# Swarms of catfish



## CatHunter (Dec 31, 2008)

It looks like my catfish have moved into their wintering hole. I probably caught 30-40 channel and bluecats 1-3 pounds and kept a few for a snack.

I need a few more cold snaps to get the big guys swarming. I didn't have much bait just 2 cups of worms and a few minnows.

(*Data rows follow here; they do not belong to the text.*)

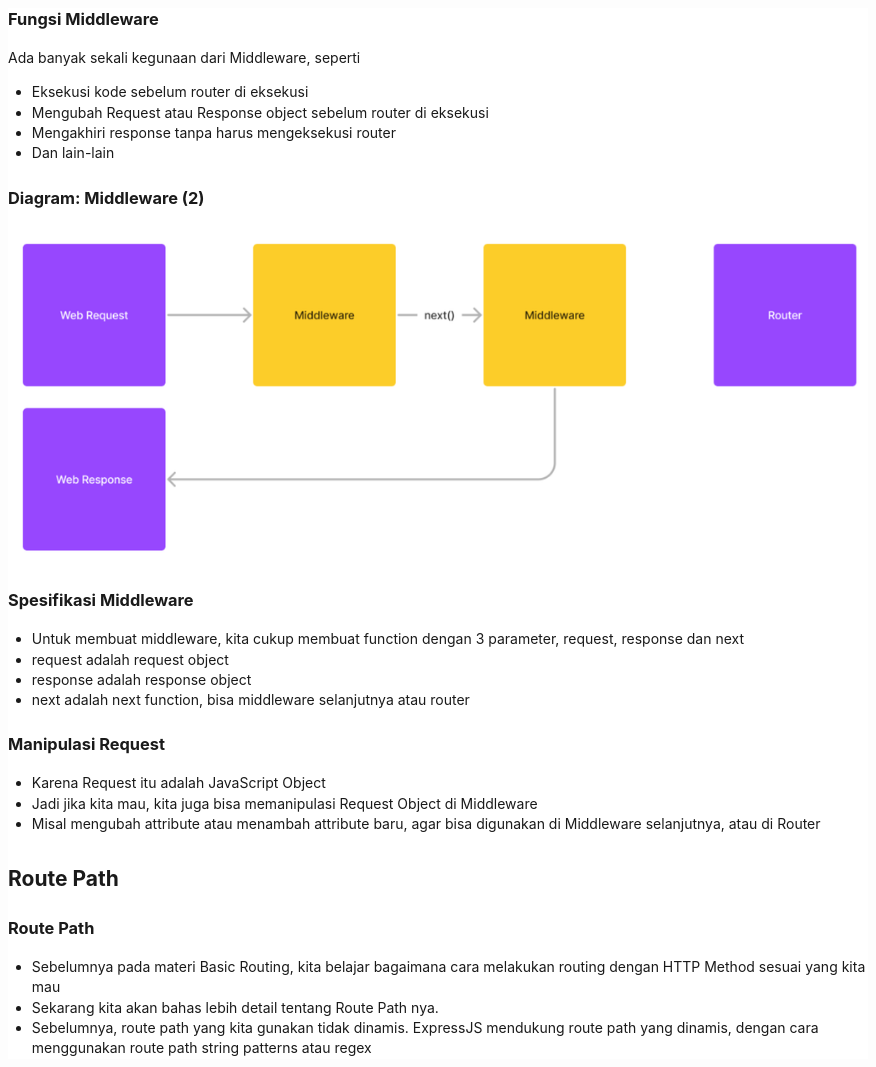 ### Fungsi Middleware

Ada banyak sekali kegunaan dari Middleware, seperti

- Eksekusi kode sebelum router di eksekusi
- Mengubah Request atau Response object sebelum router di eksekusi
- Mengakhiri response tanpa harus mengeksekusi router
- Dan lain-lain

### Diagram: Middleware (2)

  <img src="image-1.png" alt="Diagram: Middleware (2)">

### Spesifikasi Middleware

- Untuk membuat middleware, kita cukup membuat function dengan 3 parameter, request, response dan next
- request adalah request object
- response adalah response object
- next adalah next function, bisa middleware selanjutnya atau router

### Manipulasi Request

- Karena Request itu adalah JavaScript Object
- Jadi jika kita mau, kita juga bisa memanipulasi Request Object di Middleware
- Misal mengubah attribute atau menambah attribute baru, agar bisa digunakan di Middleware selanjutnya, atau di Router

## Route Path

### Route Path

- Sebelumnya pada materi Basic Routing, kita belajar bagaimana cara melakukan routing dengan HTTP Method sesuai yang kita mau
- Sekarang kita akan bahas lebih detail tentang Route Path nya.
- Sebelumnya, route path yang kita gunakan tidak dinamis. ExpressJS mendukung route path yang dinamis, dengan cara menggunakan route path string patterns atau regex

https://www.youtube.com/watch?v=JUpx6FscfNY


----------



## OTTE*DA*WORM (Feb 12, 2011)

Looks like it was a great day anyways. How do you manage all them lines in the water at one time? You must look like a crazy man when them drags start zinging. I bet you can reel all six at the same time, and still smoke you a ciggy. Lol. (I dont know if you smoke, I just threw the ciggy part in there for fun) O*D*W


----------



## CatHunter (Dec 31, 2008)

It takes a lot of practice.


----------



## fishn4fun (May 11, 2008)

Very nice. I want to catch some out of my yak what kind of depths and bottom structures do you look for?


----------



## CatHunter (Dec 31, 2008)

There is a video up top with the depth, look for the schools of fish in 35 feet of water


----------



## fishn4fun (May 11, 2008)

CatHunter said:


> There is a video up top with the depth, look for the schools of fish in 35 feet of water


Cool thanks. I didn't see the video link earlier


----------



## basnbud (Jul 20, 2011)

cat, was that on eacambia?


----------



## CatHunter (Dec 31, 2008)

basnbud said:


> cat, was that on eacambia?


Yup


----------



## basnbud (Jul 20, 2011)

right on !


----------